Acre looks for infrastructure projects that originate with a public tender from, say, the government of Ghana or Senegal. Bidders, typically from the U.S., U.K. the Netherlands or other advanced economies, present project plans and sources of financing—typically from commercial banks. The banks look to their domestic ECA to offset their financing risk on projects for which the Ghanian or Senegalese government is ultimately on the hook. 

The firm targets projects that specifically benefit underserved communities. Examples: A chain of 12 hospitals in West Africa. A plan to drill 2,000 village boreholes for water access. Agricultural development centers to provide smallholder farmers with new growing techniques and access to inputs and machinery. 

The pandemic has accelerated governments’ interest in building new hospitals and healthcare facilities in particular, says Seifan, as well as water infrastructure to improve hygiene and sanitation.

“A key part of our focus is capital mobilization,” Sefian says. ECAs can offer financing that is steeply discounted to alternative sources, such as bond markets, and for longer terms than commercial capital. “Part of our impact thesis is mobilizing not just infrastructure capital, but longer-tenor capital that’s priced attractively.”

Portfolio allocations

Sefian and the Acre team honed their knowledge in traditional banking and ECA lending. They had been building out the concept for the new financing vehicle for several years when they sent a cold intro through LinkedIn to Rockefeller’s Zero Gap program, an initiative to identify and develop mechanisms for financing the Sustainable Development Goals.
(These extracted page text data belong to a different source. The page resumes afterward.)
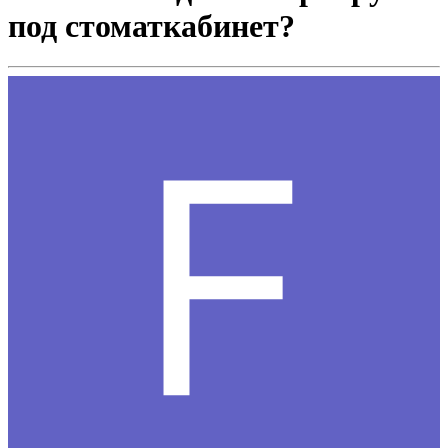
под стоматкабинет?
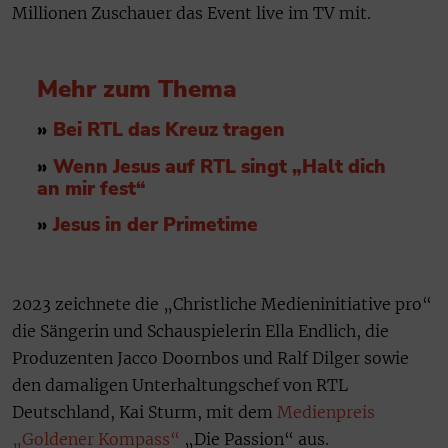
Millionen Zuschauer das Event live im TV mit.
Mehr zum Thema
»
Bei RTL das Kreuz tragen
»
Wenn Jesus auf RTL singt „Halt dich
an mir fest“
»
Jesus in der Primetime
2023 zeichnete die „Christliche Medieninitiative pro“
die Sängerin und Schauspielerin Ella Endlich, die
Produzenten Jacco Doornbos und Ralf Dilger sowie
den damaligen Unterhaltungschef von RTL
Deutschland, Kai Sturm, mit dem
Medienpreis
„Goldener Kompass“
„Die Passion“ aus.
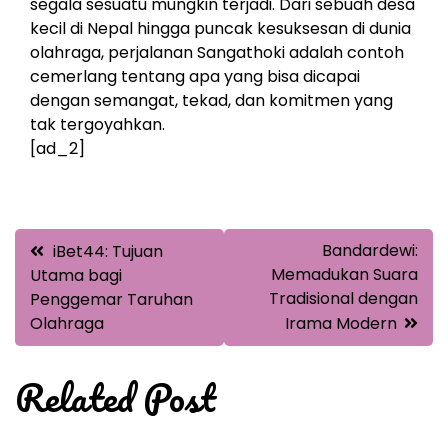
segala sesuatu mungkin terjadi. Dari sebuah desa
kecil di Nepal hingga puncak kesuksesan di dunia
olahraga, perjalanan Sangathoki adalah contoh
cemerlang tentang apa yang bisa dicapai
dengan semangat, tekad, dan komitmen yang
tak tergoyahkan.
[ad_2]
Post
Bandardewi:
iBet44: Tujuan
navigation
Memadukan Suara
Utama bagi
Tradisional dengan
Penggemar Taruhan
Olahraga
Irama Modern
Related Post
Rockefeller provided a research and development grant in 2018 and a follow-on grant in 2020.

“We had never seen anyone looking at export credit agencies as impact agents,” says Rockefeller’s Adam Connaker. “But when you look at the market, the way it functions, the scale that it has and the mandate, there’s nothing that prevents it from being engaged.”

Acre’s model gives ECAs the impact credit they’re due, Sefian says.
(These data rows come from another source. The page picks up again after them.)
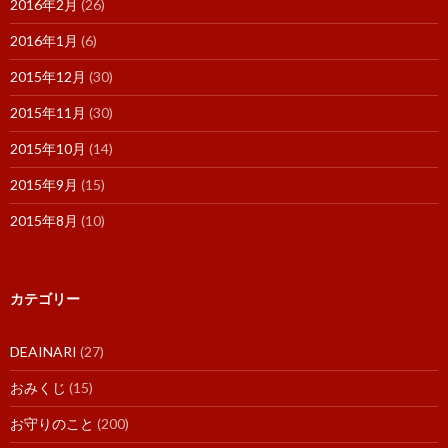
2016年2月
(26)
2016年1月
(6)
2015年12月
(30)
2015年11月
(30)
2015年10月
(14)
2015年9月
(15)
2015年8月
(10)
カテゴリー
DEAINARI
(27)
おみくじ
(15)
お守りのこと
(200)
“Export credit agencies are government-owned entities, so they do very careful environmental and social due diligence to IFC performance standards and equivalent standards like the Equator Principles,” he says. “No government wants to be in the press for supporting a hydropower plant that leads to displacement of people, or where displaced people are not adequately compensated.”

ECAs also conduct due diligence around governments’ ability to take on debt, anti-money laundering and anti-corruption measures, and other factors.

Thomas Belazis of Rockefeller’s innovative finance team says the foundation was attracted to Acre’s solution to a multi-trillion-dollar infrastructure gap, and specifically to the multi-billion-dollar ECA gap in emerging markets.

“Acre ties clearly to the capital mobilization and impact case of bringing more infrastructure to emerging markets in a way that is much more unique than just investing in the next infrastructure manager,” he said.

Disclosure: Rockefeller Foundation is a partner in the Catalytic Capital Consortium, a sponsor of ImpactAlpha.